Rebecca: It might be important to know how are these things are regulated, what is known about them, what questions scientists have about them. For example, with co-culture, many questions had been raised before the FDA stepped in to regulate it. But few, if any, patients were told.
I’m 36 and have endometriosis. I have had 2 surgeries and still nothing. The Dr. said I’m only a stage 1 or 2 and have done IVF 3 times. Is there anything else I can try?
This is really a question best posted for resolve.org but it took us 5 tries.
What would you do differently based on the information in the article?
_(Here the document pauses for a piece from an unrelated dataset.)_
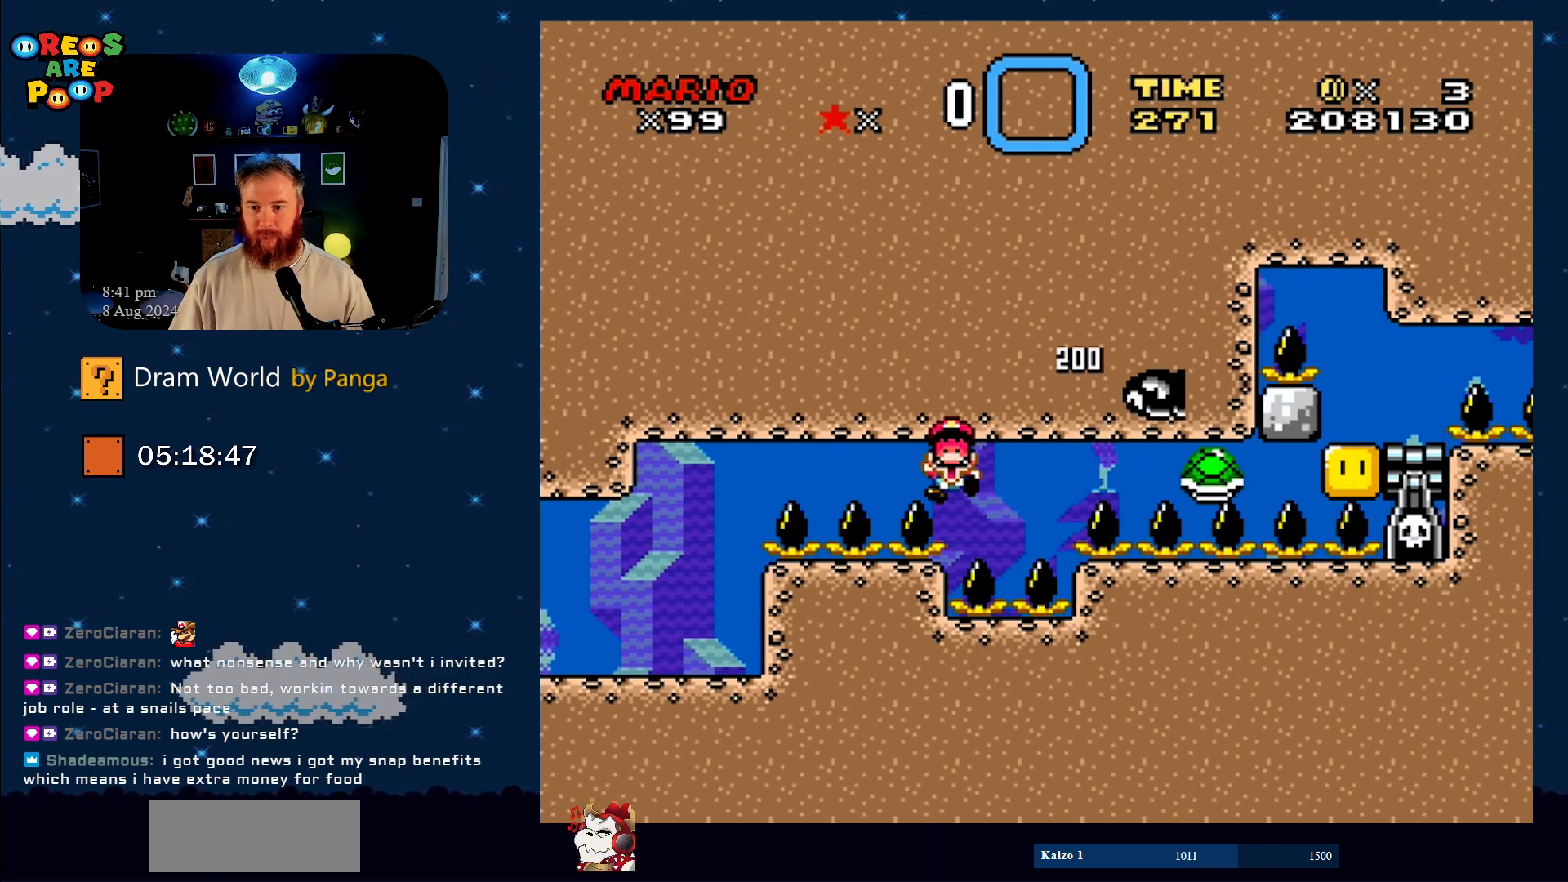
{"buttons": ["B"], "events": [[16, "B", "down"], [83, "B", "up"], [200, "B", "down"], [367, "B", "up"], [417, "B", "down"]]}
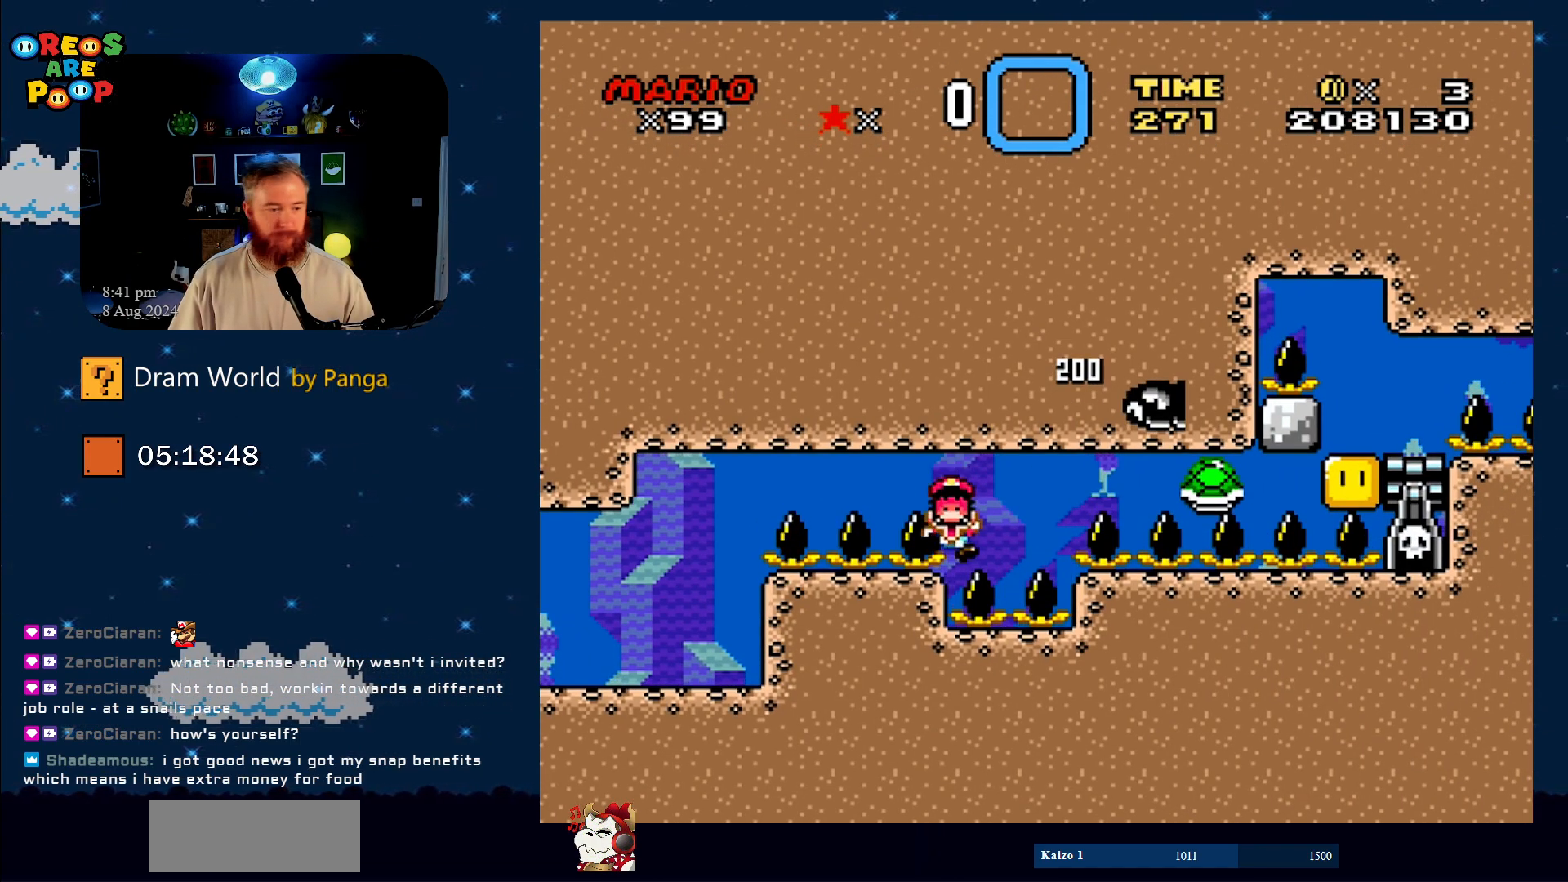
{"buttons": ["B"], "events": [[84, "B", "up"], [184, "B", "down"], [284, "B", "up"], [367, "B", "down"]]}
Bill and Susan: I think it’s important to point out that the information in the article wasn’t available when we made our decisions. Given the FDA actions, there wouldn’t be a decision to be made…it’s been pulled. (Specifically for co-culture) If we didn’t do ICSI, we wouldn’t have children. Honestly, if it was presented in a way that it would cause trauma to our offspring, we probably wouldn’t have done it.
Thank you everyone for attending the chat.
Please check out resolve.org for any medically related questions and support.
For information on research and regulation go to www.dnapolicy.org.